All restaurant openings are fraught with numerous challenges, from passing health and fire inspections to staffing everyone from the chef de cuisine to the night porter. But when Mike Solomonov and Steve Cook set out to open Citron and Rose, their new Main Line spot, the obstacles they faced were downright biblical.
Much like the reimagined Israeli cuisine of Zahav, Citron and Rose aims to bring another largely unfamiliar set of tastes to the Philadelphia area — namely, those of Eastern European Jewish cookery. And the duo chose to execute the menu not only with a modern flair but also with the designation of Glatt kosher, catering to the area’s most observant clientele.
No shellfish? No problem. Lose the pork belly? Sure, that stuff is everywhere. But delving a little further into the laws of kashrut, things get a little dicey, especially from a restaurant’s point of view.
Dairy is a no-go, meaning that your meal-ending cappuccino is made with frothed soy milk and desserts are served with coconut-soy-milk ice creams. But these are challenges easily overcome by a creative kitchen whose members can cook without the usual crutches of butter and cream.

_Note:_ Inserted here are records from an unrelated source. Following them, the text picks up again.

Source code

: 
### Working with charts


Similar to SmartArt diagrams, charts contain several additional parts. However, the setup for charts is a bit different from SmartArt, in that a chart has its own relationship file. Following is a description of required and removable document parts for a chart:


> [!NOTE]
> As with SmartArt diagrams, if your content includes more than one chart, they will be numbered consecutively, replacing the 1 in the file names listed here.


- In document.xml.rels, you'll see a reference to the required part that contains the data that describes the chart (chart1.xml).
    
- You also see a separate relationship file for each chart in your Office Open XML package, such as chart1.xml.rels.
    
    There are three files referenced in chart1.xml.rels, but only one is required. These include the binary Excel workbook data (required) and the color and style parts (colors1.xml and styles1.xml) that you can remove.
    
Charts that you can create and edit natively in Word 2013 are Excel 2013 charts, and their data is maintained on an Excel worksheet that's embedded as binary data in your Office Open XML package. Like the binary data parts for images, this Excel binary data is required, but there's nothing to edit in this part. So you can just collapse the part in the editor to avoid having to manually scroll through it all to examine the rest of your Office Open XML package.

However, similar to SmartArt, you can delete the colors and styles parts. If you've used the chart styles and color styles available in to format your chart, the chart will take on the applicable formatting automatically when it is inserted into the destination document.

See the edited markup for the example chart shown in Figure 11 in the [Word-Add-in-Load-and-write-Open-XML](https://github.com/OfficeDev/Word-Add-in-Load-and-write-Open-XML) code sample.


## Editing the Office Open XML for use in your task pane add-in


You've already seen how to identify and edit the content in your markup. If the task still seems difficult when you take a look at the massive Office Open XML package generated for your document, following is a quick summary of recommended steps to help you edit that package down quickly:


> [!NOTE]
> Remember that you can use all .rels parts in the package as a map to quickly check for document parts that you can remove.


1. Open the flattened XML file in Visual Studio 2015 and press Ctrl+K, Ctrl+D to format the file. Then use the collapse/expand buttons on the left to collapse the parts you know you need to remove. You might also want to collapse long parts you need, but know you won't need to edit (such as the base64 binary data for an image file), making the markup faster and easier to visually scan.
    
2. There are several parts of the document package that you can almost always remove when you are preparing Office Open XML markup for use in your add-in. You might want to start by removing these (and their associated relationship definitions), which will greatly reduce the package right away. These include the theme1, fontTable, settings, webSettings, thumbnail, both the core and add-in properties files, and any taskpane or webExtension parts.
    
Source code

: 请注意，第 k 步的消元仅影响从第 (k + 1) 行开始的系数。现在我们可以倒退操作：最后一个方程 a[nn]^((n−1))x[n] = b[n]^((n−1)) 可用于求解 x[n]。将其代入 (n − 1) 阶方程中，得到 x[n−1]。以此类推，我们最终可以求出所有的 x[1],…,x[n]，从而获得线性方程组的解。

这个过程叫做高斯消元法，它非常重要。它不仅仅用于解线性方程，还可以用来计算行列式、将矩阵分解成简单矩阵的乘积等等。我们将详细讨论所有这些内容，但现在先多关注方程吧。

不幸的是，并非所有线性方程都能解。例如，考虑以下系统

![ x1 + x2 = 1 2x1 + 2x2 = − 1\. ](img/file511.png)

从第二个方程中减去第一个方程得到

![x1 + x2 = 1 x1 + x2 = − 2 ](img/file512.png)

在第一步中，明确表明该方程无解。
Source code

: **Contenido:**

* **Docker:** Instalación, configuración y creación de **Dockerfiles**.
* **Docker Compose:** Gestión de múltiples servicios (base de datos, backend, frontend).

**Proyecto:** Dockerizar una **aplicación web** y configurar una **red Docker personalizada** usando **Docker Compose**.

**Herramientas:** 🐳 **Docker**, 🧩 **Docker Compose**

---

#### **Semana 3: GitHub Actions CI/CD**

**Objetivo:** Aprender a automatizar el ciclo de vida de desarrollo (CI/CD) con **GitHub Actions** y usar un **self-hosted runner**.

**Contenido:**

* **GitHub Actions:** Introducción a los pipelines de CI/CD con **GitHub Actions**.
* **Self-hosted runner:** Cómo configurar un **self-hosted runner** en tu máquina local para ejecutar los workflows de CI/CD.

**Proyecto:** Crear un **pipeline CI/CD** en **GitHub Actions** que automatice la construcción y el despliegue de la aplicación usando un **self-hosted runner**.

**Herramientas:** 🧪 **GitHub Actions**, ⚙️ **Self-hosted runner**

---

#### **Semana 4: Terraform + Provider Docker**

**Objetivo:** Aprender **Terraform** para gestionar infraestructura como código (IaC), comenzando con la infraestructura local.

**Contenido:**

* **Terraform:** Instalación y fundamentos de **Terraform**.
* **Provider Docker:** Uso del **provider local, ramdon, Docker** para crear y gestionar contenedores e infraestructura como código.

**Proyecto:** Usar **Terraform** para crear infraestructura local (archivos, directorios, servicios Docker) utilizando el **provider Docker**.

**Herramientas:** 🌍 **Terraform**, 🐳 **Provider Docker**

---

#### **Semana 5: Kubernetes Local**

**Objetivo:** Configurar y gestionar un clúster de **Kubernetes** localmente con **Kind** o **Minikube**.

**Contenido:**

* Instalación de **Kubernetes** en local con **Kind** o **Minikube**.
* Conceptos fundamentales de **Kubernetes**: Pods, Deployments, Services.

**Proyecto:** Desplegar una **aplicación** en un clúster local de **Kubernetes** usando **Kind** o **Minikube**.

But when Cook set out to create the bar program, he faced a whole new set of hurdles.
Anyone who’s ever sipped a glass of Manischewitz knows that the jokes about cloying kosher wines are well-founded, but very few folks know the backstory.
Manischewitz falls under the category of mevushal wines, which have been cooked to a bare boil or flash-pasturized, killing off any fine mold that would make them nonkosher. This process allows non-Jews to serve the wines, but also does a number on the tannins and acids, resulting in flavors that are, well, let’s just say a little flabby. Citron and Rose, however, has done a fine job curating a list of wines that are quite interesting, including Spanish cavas, Piedmontese barolos and even an unlikely trockenbeerenauslese for dessert.
The real magic, though, happens in the cocktail menu that Cook and general manager Eilon Gigi created. Stocking bar basics was pretty straightforward, given the fact that most liqueurs carry a hechsher, but when it came to the amaros and vermouths that most mixologists rely on, there aren’t many kosher ones. There’s no Campari behind the bar, and not even a bottle of sweet vermouth.
But these limitations, this forced creativity, make the cocktails especially exciting. It’s a playful list full of nods to Eastern Europe. The Lower East Side blends gin, cucumber and dill into a drink that exists somewhere between a gimlet and a pickle. The Reb Roy, Citron’s answer to a Manhattan, brings together bourbon, Drambuie, bitters and barrel-aged Manischewitz. A recent addition to the menu, 40 Days and 40 Nights, is the Dark and Stormy that would be at home at a Jewish deli, a genius pairing of allspice-infused rum, brown-sugar syrup, lime and a pour of Dr. Brown’s Cel-Ray soda.